Long term holders of Seeing Machines are well aware that it is the global leader in Driver/Occupant Monitoring and seems set to take a 60-75%, chunk of the automotive market driver/occupant monitoring by 2026.

Now estimates of the size of the light vehicle automotive market by this date do differ but not hugely. IHS estimates 110m light vehicles will be sold annually by 2026. Cenkos estimates 112m and a penetration rate for DMS of 67%, with Seeing Machines estimated to win 38% market share in calendar year 2026 producing an annual revenue figure of A$248m from auto alone. (You can see this information on Page 8 of its note issued on 2 February 2021).

Cenkos has a price target of 16p, which certainly appears miserly given the massive revenues that are coming further down the line. The reason for this is two-fold:

  • Firstly, Cenkos has applied a discount rate of 11.5% on its future guaranteed cash flows from vehicles in which Seeing Machines’ DMS and OMS is to appear.
  • Secondly, Cenkios can’t provide figures for RFQs that are expected to be won this year and the cars in which it will appear with Qualcomm. That’s fair enough although Cenkos has admitted that the figures against contracts already signed are minimum amounts and quite likely to increase at least 3 times.

Discount rate to fall

This year, as auto contracts are won – and they will be won – I’d expect a double whammy to significantly increase the Cenkos target price as future guaranteed revenues rise and its discount rate falls.

I’d argue that even now a discount rate of 7% based purely on the conservative (how I dislike that word) figures from Cenkos would be more appropriate given the quantum of risk.
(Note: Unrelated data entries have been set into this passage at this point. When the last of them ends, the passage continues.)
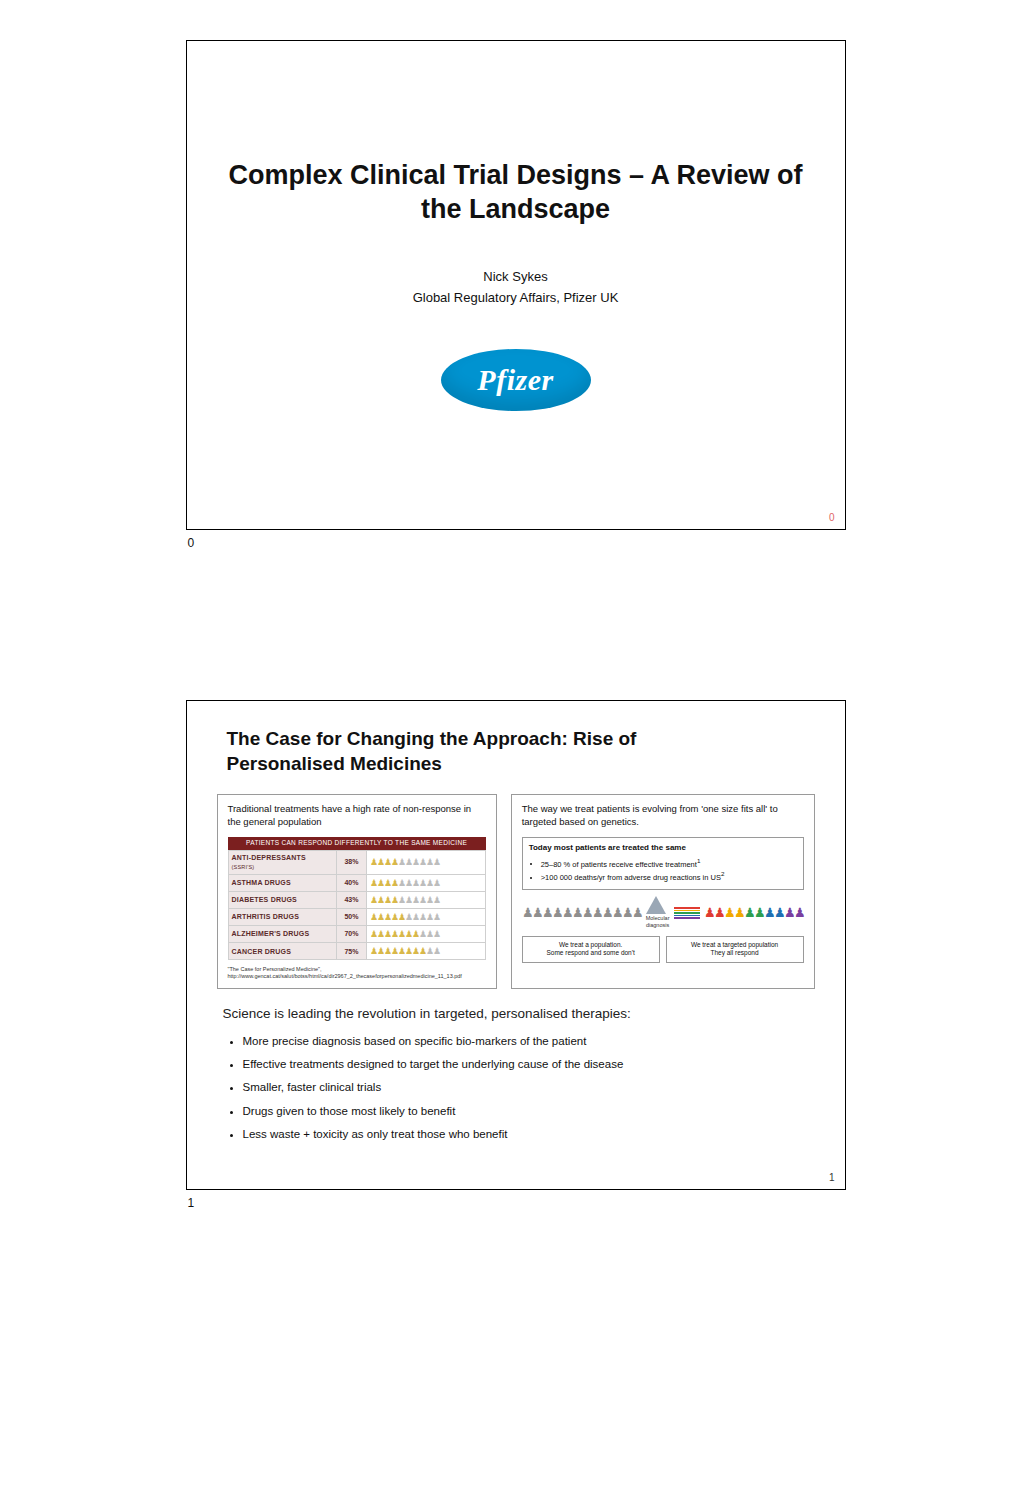Complex Clinical Trial Designs – A Review of
the Landscape
Nick Sykes
Global Regulatory Affairs, Pfizer UK
Pfizer
0
0
The Case for Changing the Approach: Rise of
Personalised Medicines
Traditional treatments have a high rate of non-response in the general population
Patients can respond differently to the same medicine
| Anti-depressants (SSRI's) | 38% | ♟♟♟♟ ♟♟♟♟♟♟ |
| Asthma drugs | 40% | ♟♟♟♟ ♟♟♟♟♟♟ |
| Diabetes drugs | 43% | ♟♟♟♟ ♟♟♟♟♟♟ |
| Arthritis drugs | 50% | ♟♟♟♟♟ ♟♟♟♟♟ |
| Alzheimer's drugs | 70% | ♟♟♟♟♟♟♟ ♟♟♟ |
| Cancer drugs | 75% | ♟♟♟♟♟♟♟♟ ♟♟ |
"The Case for Personalized Medicine",
http://www.gencat.cat/salut/botss/html/ca/dir2967_2_thecaseforpersonalizedmedicine_11_13.pdf
The way we treat patients is evolving from 'one size fits all' to targeted based on genetics.
Today most patients are treated the same
25–80 % of patients receive effective treatment1
>100 000 deaths/yr from adverse drug reactions in US2
♟♟♟♟♟♟♟♟♟♟♟♟
Molecular diagnosis
♟♟♟♟♟♟♟♟♟♟
We treat a population.
Some respond and some don't
We treat a targeted population
They all respond
Science is leading the revolution in targeted, personalised therapies:
More precise diagnosis based on specific bio-markers of the patient
Effective treatments designed to target the underlying cause of the disease
Smaller, faster clinical trials
Drugs given to those most likely to benefit
Less waste + toxicity as only treat those who benefit
1
1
Were that to be applied, the price target from Cenkos would be nearer 40p right now.

[For the purposes of simplicity I’ve ignored the accelerating revenues from its driver monitoring as a service Guardian products that feature in trucks. I’ve also ignored its products in aviation — though, they’re expected to be very significant in time.]
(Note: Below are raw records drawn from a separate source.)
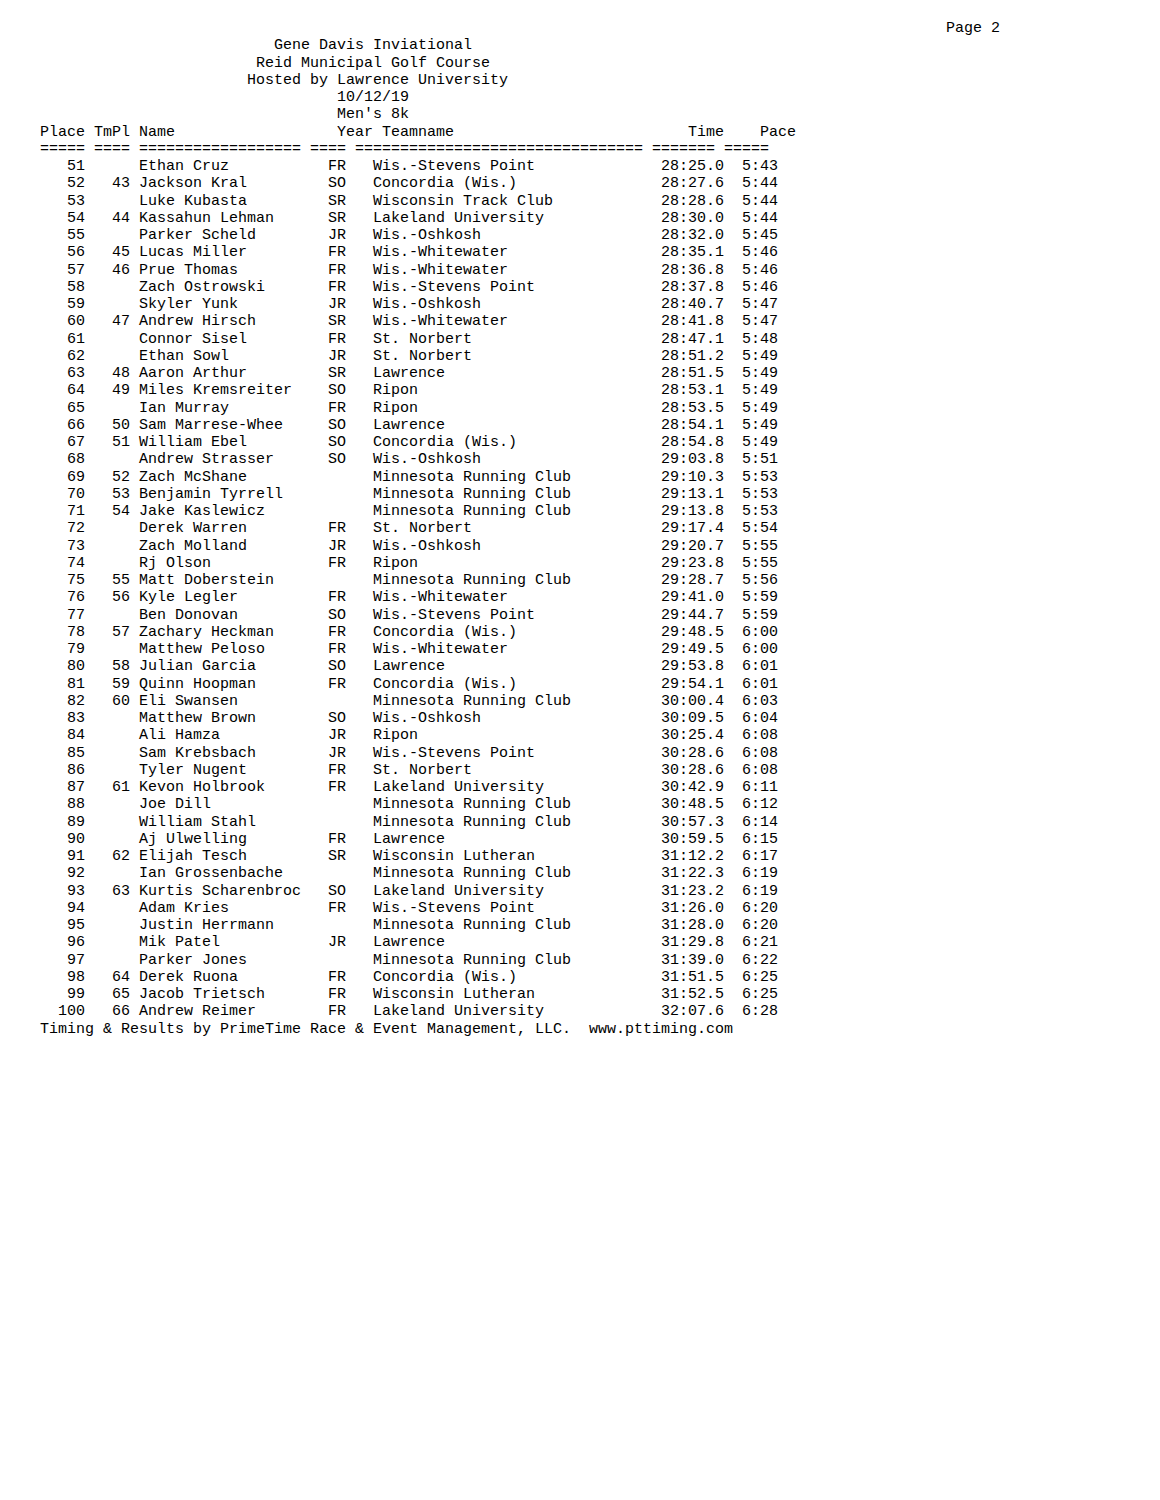Page 2
                          Gene Davis Inviational
                        Reid Municipal Golf Course
                       Hosted by Lawrence University
                                 10/12/19
                                 Men's 8k
Place TmPl Name                  Year Teamname                          Time    Pace
===== ==== ================== ==== ================================ ======= =====
   51      Ethan Cruz           FR   Wis.-Stevens Point              28:25.0  5:43
   52   43 Jackson Kral         SO   Concordia (Wis.)                28:27.6  5:44
   53      Luke Kubasta         SR   Wisconsin Track Club            28:28.6  5:44
   54   44 Kassahun Lehman      SR   Lakeland University             28:30.0  5:44
   55      Parker Scheld        JR   Wis.-Oshkosh                    28:32.0  5:45
   56   45 Lucas Miller         FR   Wis.-Whitewater                 28:35.1  5:46
   57   46 Prue Thomas          FR   Wis.-Whitewater                 28:36.8  5:46
   58      Zach Ostrowski       FR   Wis.-Stevens Point              28:37.8  5:46
   59      Skyler Yunk          JR   Wis.-Oshkosh                    28:40.7  5:47
   60   47 Andrew Hirsch        SR   Wis.-Whitewater                 28:41.8  5:47
   61      Connor Sisel         FR   St. Norbert                     28:47.1  5:48
   62      Ethan Sowl           JR   St. Norbert                     28:51.2  5:49
   63   48 Aaron Arthur         SR   Lawrence                        28:51.5  5:49
   64   49 Miles Kremsreiter    SO   Ripon                           28:53.1  5:49
   65      Ian Murray           FR   Ripon                           28:53.5  5:49
   66   50 Sam Marrese-Whee     SO   Lawrence                        28:54.1  5:49
   67   51 William Ebel         SO   Concordia (Wis.)                28:54.8  5:49
   68      Andrew Strasser      SO   Wis.-Oshkosh                    29:03.8  5:51
   69   52 Zach McShane              Minnesota Running Club          29:10.3  5:53
   70   53 Benjamin Tyrrell          Minnesota Running Club          29:13.1  5:53
   71   54 Jake Kaslewicz            Minnesota Running Club          29:13.8  5:53
   72      Derek Warren         FR   St. Norbert                     29:17.4  5:54
   73      Zach Molland         JR   Wis.-Oshkosh                    29:20.7  5:55
   74      Rj Olson             FR   Ripon                           29:23.8  5:55
   75   55 Matt Doberstein           Minnesota Running Club          29:28.7  5:56
   76   56 Kyle Legler          FR   Wis.-Whitewater                 29:41.0  5:59
   77      Ben Donovan          SO   Wis.-Stevens Point              29:44.7  5:59
   78   57 Zachary Heckman      FR   Concordia (Wis.)                29:48.5  6:00
   79      Matthew Peloso       FR   Wis.-Whitewater                 29:49.5  6:00
   80   58 Julian Garcia        SO   Lawrence                        29:53.8  6:01
   81   59 Quinn Hoopman        FR   Concordia (Wis.)                29:54.1  6:01
   82   60 Eli Swansen               Minnesota Running Club          30:00.4  6:03
   83      Matthew Brown        SO   Wis.-Oshkosh                    30:09.5  6:04
   84      Ali Hamza            JR   Ripon                           30:25.4  6:08
   85      Sam Krebsbach        JR   Wis.-Stevens Point              30:28.6  6:08
   86      Tyler Nugent         FR   St. Norbert                     30:28.6  6:08
   87   61 Kevon Holbrook       FR   Lakeland University             30:42.9  6:11
   88      Joe Dill                  Minnesota Running Club          30:48.5  6:12
   89      William Stahl             Minnesota Running Club          30:57.3  6:14
   90      Aj Ulwelling         FR   Lawrence                        30:59.5  6:15
   91   62 Elijah Tesch         SR   Wisconsin Lutheran              31:12.2  6:17
   92      Ian Grossenbache          Minnesota Running Club          31:22.3  6:19
   93   63 Kurtis Scharenbroc   SO   Lakeland University             31:23.2  6:19
   94      Adam Kries           FR   Wis.-Stevens Point              31:26.0  6:20
   95      Justin Herrmann           Minnesota Running Club          31:28.0  6:20
   96      Mik Patel            JR   Lawrence                        31:29.8  6:21
   97      Parker Jones              Minnesota Running Club          31:39.0  6:22
   98   64 Derek Ruona          FR   Concordia (Wis.)                31:51.5  6:25
   99   65 Jacob Trietsch       FR   Wisconsin Lutheran              31:52.5  6:25
  100   66 Andrew Reimer        FR   Lakeland University             32:07.6  6:28
Timing & Results by PrimeTime Race & Event Management, LLC.  www.pttiming.com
Despite the po-faced analytical rigour adopted by many analysts  when discussing equity risk premiums it’s hardly an exact science, more of an art.  The disparate factors you need to take into account are the stuff of which academic careers are made. And anyone who doubts the complexity in modelling them should read this paper by Aswath Damodaran.

Conclusion

What I’m trying to convey is that Seeing Machines is grossly undervalued currently and, though I expect it to hit 40p this year as Cenkos ups its price target due to increased future auto revenues and a reduced risk rate, I don’t expect it to hit fair value even then.

Only when people realise Seeing Machines’ market share is going to be in the 60%-75% region and that it is likely to be bought for many billions as Mobileye was (US$15.3bn), will Seeing Machines price come close to matching its intrinsic value.

My guess is that uninformed observers will wonder in awe as Seeing Machines’ share price accelerates over the coming 12 months. My view is that it’s all very predictable if only you’d conducted sufficient research.

The writer holds stock in Seeing Machines.